I've got a component within a larger device that requires both +15 and -15V, drawing about 100mA per rail.
In addition, the main power supply of the larger device is providing +/- 28V, with a common ground.
My initial thought was to use good old linear regulators - 7815 for +15 and 7915 for -15. However I want something a little more efficient...
...and it just so happens I have a bunch of these fancy R-7815-0.5 switching regulators (PDF) by Recom. They accept 18-35V on the input, and produce +15V on the output (500mA). In addition, they can be used to convert positive to negative, albeit at a lower output current (200mA).
I want the +28V from my supply to step down to +15... no problem there, one of the Recom devices will work perfectly. In addition, it makes sense to me that the -28V be stepped down to -15V.

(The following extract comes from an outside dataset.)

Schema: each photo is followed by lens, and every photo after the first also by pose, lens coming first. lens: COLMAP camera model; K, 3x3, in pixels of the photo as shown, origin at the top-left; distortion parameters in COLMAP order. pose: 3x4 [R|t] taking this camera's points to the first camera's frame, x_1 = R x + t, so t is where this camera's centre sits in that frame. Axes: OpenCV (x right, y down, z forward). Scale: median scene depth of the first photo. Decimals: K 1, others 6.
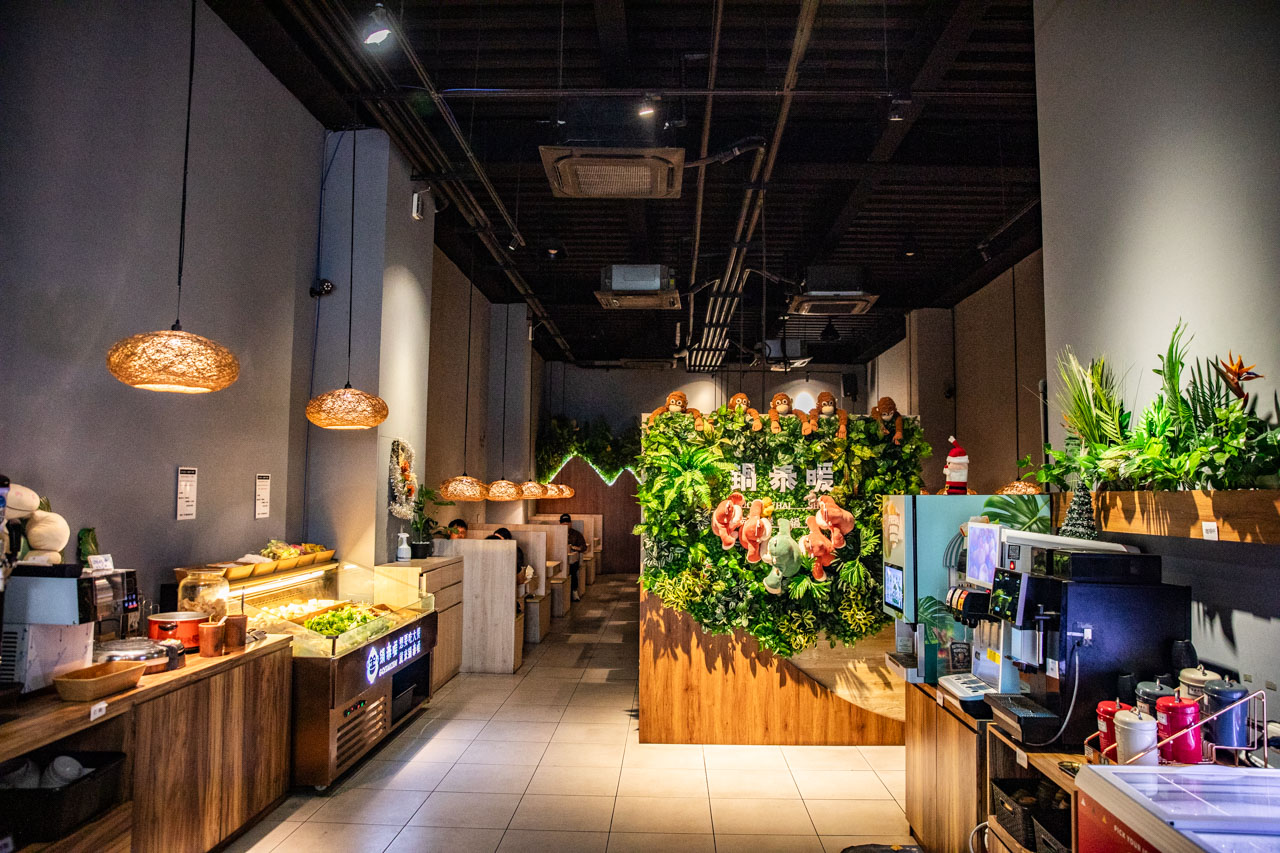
lens RADIAL K [[857.4, 0, 640.0], [0, 857.4, 426.5], [0, 0, 1]] dist [-0.112237, 0.087729]
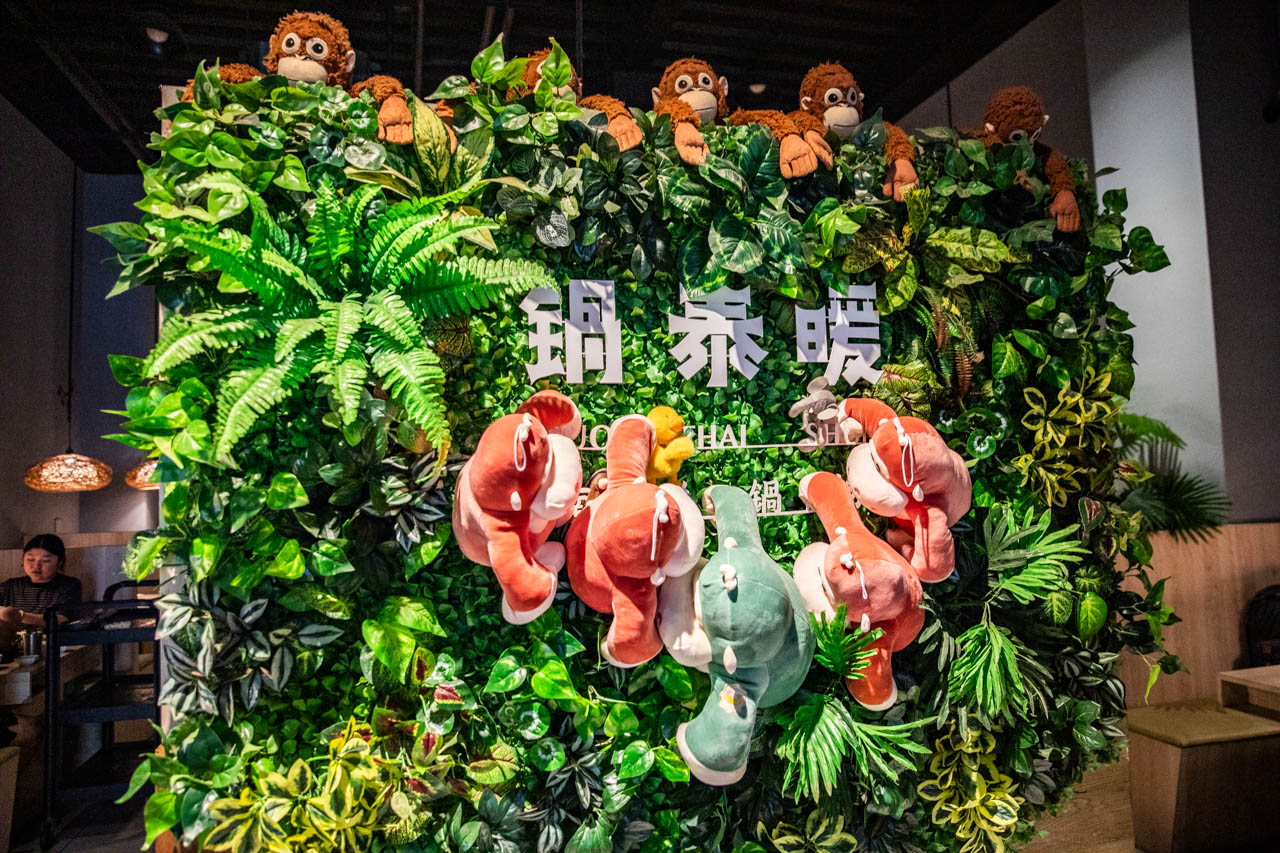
lens RADIAL K [[857.4, 0, 640.0], [0, 857.4, 426.5], [0, 0, 1]] dist [-0.112237, 0.087729]
pose [[0.954976, -0.022135, 0.295857, 0.063677], [0.018509, 0.999715, 0.015050, 0.085958], [-0.296106, -0.008896, 0.955114, 0.759413]]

However, I can't determine whether a switching regulator like this can be wired up to accept a negative voltage input, and thus produce my desired negative output voltage. To be clear, I don't want to do any voltage conversion - I want to my input +28V to produce my +15V, and my -28V to produce my -15V, to ensure that approximately the same load is being placed on both my + and - supply evenly.
In the world of compact, all-in-one switching regulators, there don't seem to be "79xx" equivalents which would make this easy!
- Is it possible to do this with the devices I have - i.e. wire the R-7815-0.5 to accept a negative input?
- If not, what would be the best way to efficiently produce +/-15V from my supply, placing an even burden on each +/-28V rail?